I read this on the recommendation of Caitlin_D (Cannonballer Says!) after we both thoroughly enjoyed Quinn’s first novel, The Alice Network. If I remember correctly, Caitlin simultaneously got the audio book and the hard copy from the library, started the audio book and told me to read her copy of the hardback so I could get to it sooner. She’s an American hero.
The Huntress flips back and forth between two narratives. During WWII, Nina Markova escapes her violent father and a village in Soviet Russia to fly planes and drop bombs on Hitler’s eastern front as a Night Witch. She crosses paths with a Nazi know as the Huntress, a brutal killer stalking the countryside. Then, in the years immediately following WWII, Nina joins up with British war correspondent Ian Graham to hunt the same woman. Meanwhile, in Boston, teenage girl Jordan McBride begins to suspect that her father’s new German girlfriend is hiding something.
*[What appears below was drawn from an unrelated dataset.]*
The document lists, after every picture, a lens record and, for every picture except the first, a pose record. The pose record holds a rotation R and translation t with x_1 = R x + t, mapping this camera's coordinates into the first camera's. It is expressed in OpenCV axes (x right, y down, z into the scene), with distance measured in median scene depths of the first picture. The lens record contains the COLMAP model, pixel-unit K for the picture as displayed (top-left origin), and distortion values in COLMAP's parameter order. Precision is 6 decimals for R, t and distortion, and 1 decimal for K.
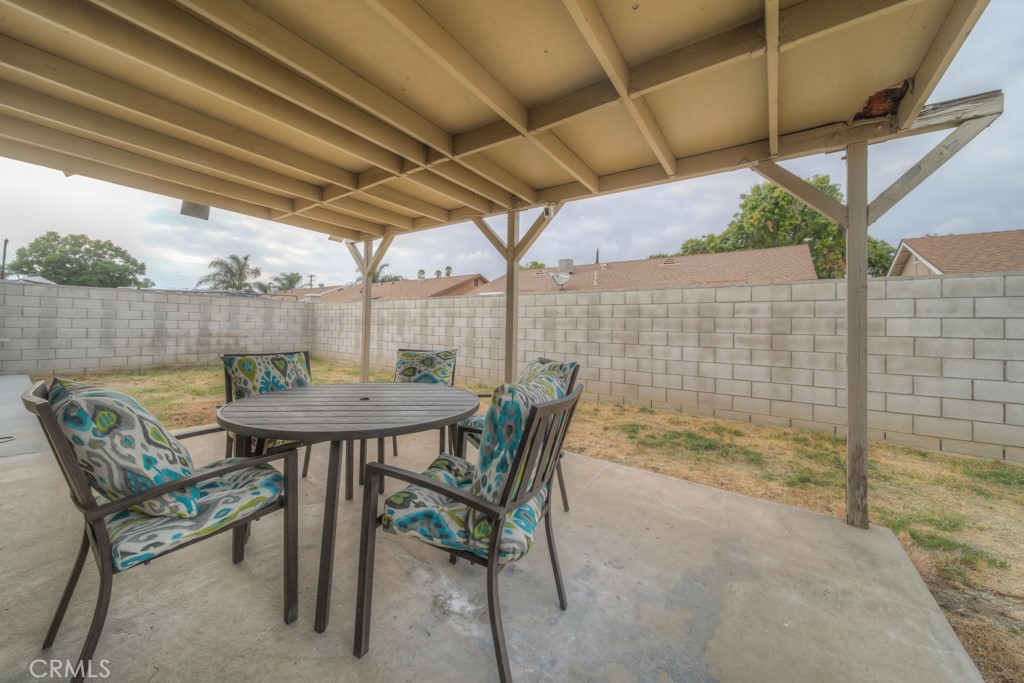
lens RADIAL K [[360.9, 0, 516.4], [0, 360.9, 322.7], [0, 0, 1]] dist [0.003936, -0.001909]
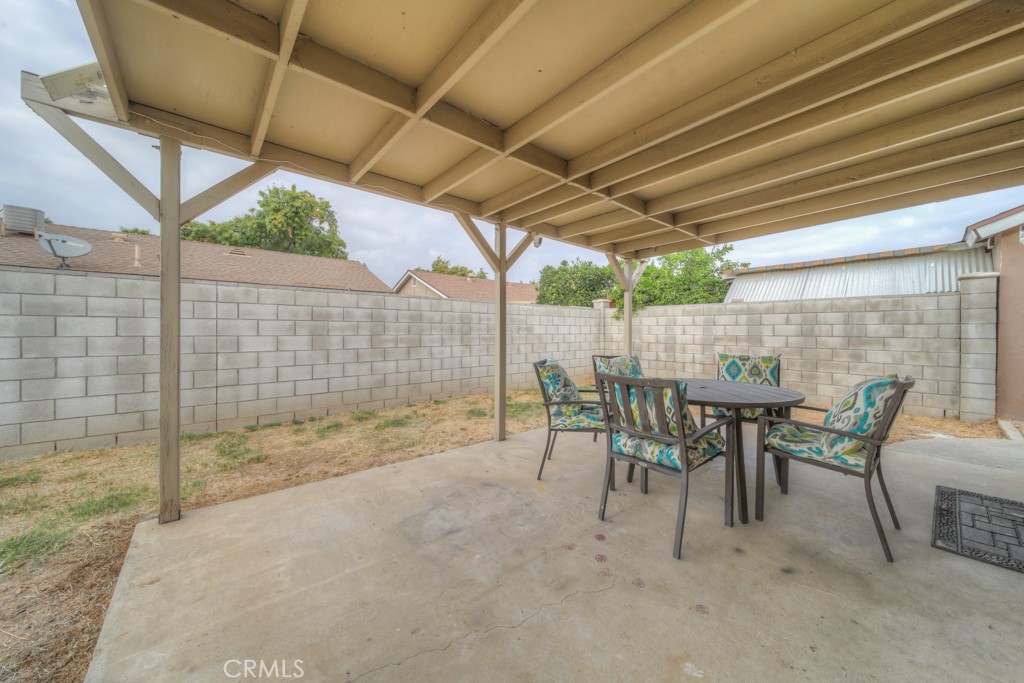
lens RADIAL K [[360.9, 0, 507.3], [0, 360.9, 331.6], [0, 0, 1]] dist [0.003936, -0.001909]
pose [[0.243276, -0.019567, 0.969760, -0.460126], [-0.007024, 0.999735, 0.021934, -0.008674], [-0.969932, -0.012148, 0.243074, 0.321919]]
I loved two things about this book (I loved more than that but two things specifically). One: Nina is a goddamn bad-ass. The regiment she joins actually existed — the “Night Witches” had Germans shaking in fear as they dropped bombs in the middle of the night and disappeared without a trace. I actually saw them referenced on Reddit recently as one of those awesome women from history that no one has ever heard of, and I was like, But I have! Two: while this book has a lot of twists and turns, the “bad guy” gets revealed very early. So rather than remaining in the darkness with the main characters as they figured things out, the reader knows the basic truth and has to sit quietly while the characters stumble around following clues. Since one of those characters is a teenage girl trying to sniff out a Nazi killer — it was very stressful and I loved it.